Against Callimachus

Isocrates

Isocrates. Isocrates with an English Translation in three volumes, by Larue Van Hook, Ph.D., LL.D. Cambridge, MA, Harvard University Press; London, William Heinemann Ltd. 1945-1968.

But lest it be thought that the reason I am dwelling long on the covenant of Amnesty is merely because it is easy when speaking on that subject to make many just observations, I urge you to remember when you cast your votes only one thing more—that before we entered into those agreements we Athenians were in a state of war, some of us occupying the circle enclosed by the city's walls, others Piraeus after we had captured it,[*](The oligarchs were in power in the city; the democratic party after their occupation of Phyle (the fort on Mt. Parnes in Attica), captured and held Piraeus.) and we hated each other more than we did the enemies bequeathed to us by our ancestors.

But after we came together and exchanged the solemn pledges, we have lived so uprightly and so like citizens of one country that it seemed as if no misfortune had ever befallen us. At that time all looked upon us as the most foolish and ill-fated of mankind; now, however, we are regarded as the happiest and wisest of the Greeks.

Therefore it is incumbent upon us to inflict upon those who dare to violate the covenant, not merely the heavy penalties prescribed by the treaty, but the most extreme, on the ground that these persons are the cause of the greatest evils, especially those who have lived as Callimachus has lived. For during the ten years[*](A reference to the so-called Decelean War (413-404 B.C.) when the Spartans occupied Decelea in Attica.) when the Lacedaemonians warred upon you uninterruptedly, not for one single day's service did he present himself to the generals;

on the contrary, all through that period he continued to evade service and to keep his property in concealment. But when the Thirty came to power, then it was that he sailed back to Athens. And although he professes to be a friend of the people, yet he was so much more eager than anybody else to participate in the oligarchical government that, even though it meant hardship, he saw fit not to depart, but preferred to be besieged in company with those who had injured him rather than to live as a citizen with you, who likewise had been wronged by them.

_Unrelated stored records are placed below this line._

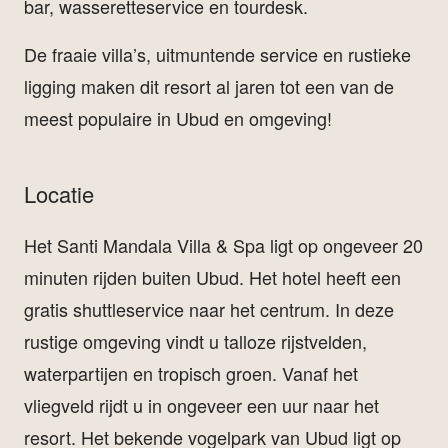
bar, wasseretteservice en tourdesk.
De fraaie villa’s, uitmuntende service en rustieke
ligging maken dit resort al jaren tot een van de
meest populaire in Ubud en omgeving!
Locatie
Het Santi Mandala Villa & Spa ligt op ongeveer 20
minuten rijden buiten Ubud. Het hotel heeft een
gratis shuttleservice naar het centrum. In deze
rustige omgeving vindt u talloze rijstvelden,
waterpartijen en tropisch groen. Vanaf het
vliegveld rijdt u in ongeveer een uur naar het
resort. Het bekende vogelpark van Ubud ligt op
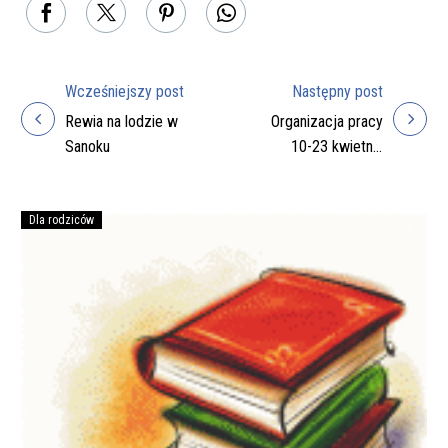
Wcześniejszy post
Następny post
Nawigacja
Rewia na lodzie w
Organizacja pracy
wpisu
Sanoku
10-23 kwietnia
2019r.
Dla rodziców
Podręczniki
na
rok
szkolny
2026/27
do
zakupienia
przez
rodziców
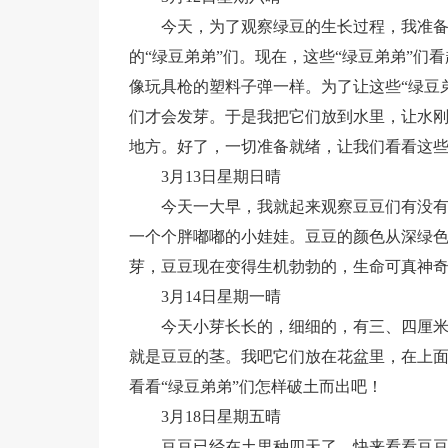
今天，为了观察绿豆的生长过程，我准
的“绿豆弟弟”们。现在，这些“绿豆弟弟”
像玩具枪的塑料子弹一样。为了让这些“绿豆
们才会发芽。于是我把它们放到水里，让水
地方。好了，一切准备就绪，让我们看看这些
3月13日星期日晴
今天一大早，我就起来观察豆豆们有没
一个个胖嘟嘟的小娃娃。豆豆的颜色从深绿
芽，豆豆现在变得生机勃勃的，生命可真神
3月14日星期一晴
今天小芽长长的，细细的，有三、四厘
就是豆豆的茎。我吧它们放在花盆里，在上面
看看“绿豆弟弟”们怎样破土而出吧！
3月18日星期五晴
豆豆已经在土里种四天了，快来看看豆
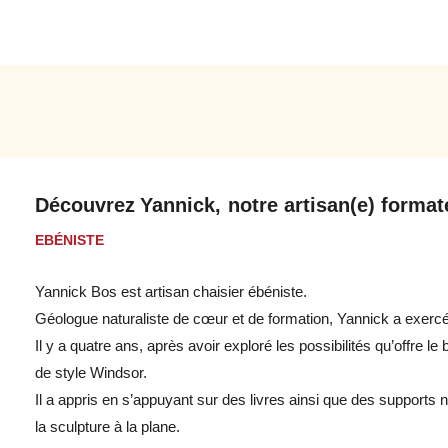
Découvrez
Yannick,
notre artisan(e) formate
EBÉNISTE
Yannick Bos est artisan chaisier ébéniste.
Géologue naturaliste de cœur et de formation, Yannick a exerc
Il y a quatre ans, après avoir exploré les possibilités qu’offre l
de style Windsor.
Il a appris en s’appuyant sur des livres ainsi que des supports
la sculpture à la plane.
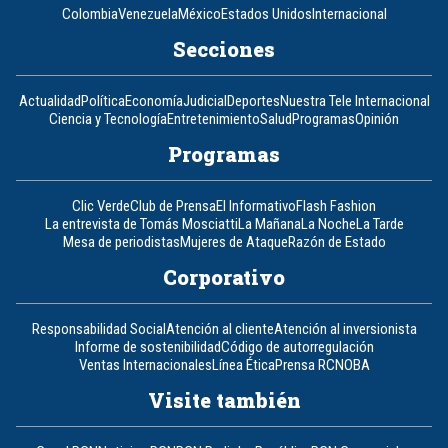
Colombia
Venezuela
México
Estados Unidos
Internacional
Secciones
Actualidad
Política
Economía
Judicial
Deportes
Nuestra Tele Internacional
Ciencia y Tecnología
Entretenimiento
Salud
Programas
Opinión
Programas
Clic Verde
Club de Prensa
El Informativo
Flash Fashion
La entrevista de Tomás Mosciatti
La Mañana
La Noche
La Tarde
Mesa de periodistas
Mujeres de Ataque
Razón de Estado
Corporativo
Responsabilidad Social
Atención al cliente
Atención al inversionista
Informe de sostenibilidad
Código de autorregulación
Ventas Internacionales
Línea Ética
Prensa RCN
OBA
Visite también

And he remained as a participant in their government until that day on which you were on the point of attacking the walls of Athens; then he left the city, not because he had come to hate the present regime, but because he was afraid of the danger which threatened, as he later made evident. For when the Lacedaemonians came and the democracy was shut up in the Piraeus,[*](By Pausanias, king of Sparta and his general, Lysander.) again he fled from there and resided among the Boeotians; it is far more fitting, therefore, that his name should be enrolled in the list of the deserters than that he should be called one of the “exiles.”

And although he has proved to be a man of such character by his conduct toward the people who occupied the Piraeus, toward those who remained in the city, and toward the whole state, he is not content to be on equal terms with the others, but seeks to be treated better than you, as if either he alone had suffered injury, or was the best of the citizens, or had met with the gravest misfortunes on your account, or had been the cause of the most numerous benefits to the city.

I could wish that you knew him as well as I do, in order that, instead of commiserating with him over his losses, you might bear him a grudge for what he has left. The fact is, though, that if I should try to tell of all the others who have been the objects of his plots, of the private law-suits in which he has been involved, of the public suits which he has entered, of the persons with whom he has conspired or against whom he has borne false witness, not even twice as much water[*](The time allotted to the litigant for his speech in the Athenian law-courts was regulated by an official water-clock (the klepsydra). One has been found; cf. Hesperia viii., 1939.) as has been allotted me would prove sufficient.

But when you have heard only one of the acts which he has committed you will readily recognize the general run of his villainy. Cratinus once had a dispute over a farm with the brother-in-law of Callimachus. A personal encounter ensued. Having concealed a female slave, they accused Cratinus of having crushed her head, and asserting that she had died as a result of the wound, they brought suit against him in the court of the Palladium[*](The tribunal for cases of unpremeditated homicide; also for trials involving the murder of slaves, resident-aliens, and foreigners. Cf. Aristot. Ath. Pol. 57.3.) on the charge of murder.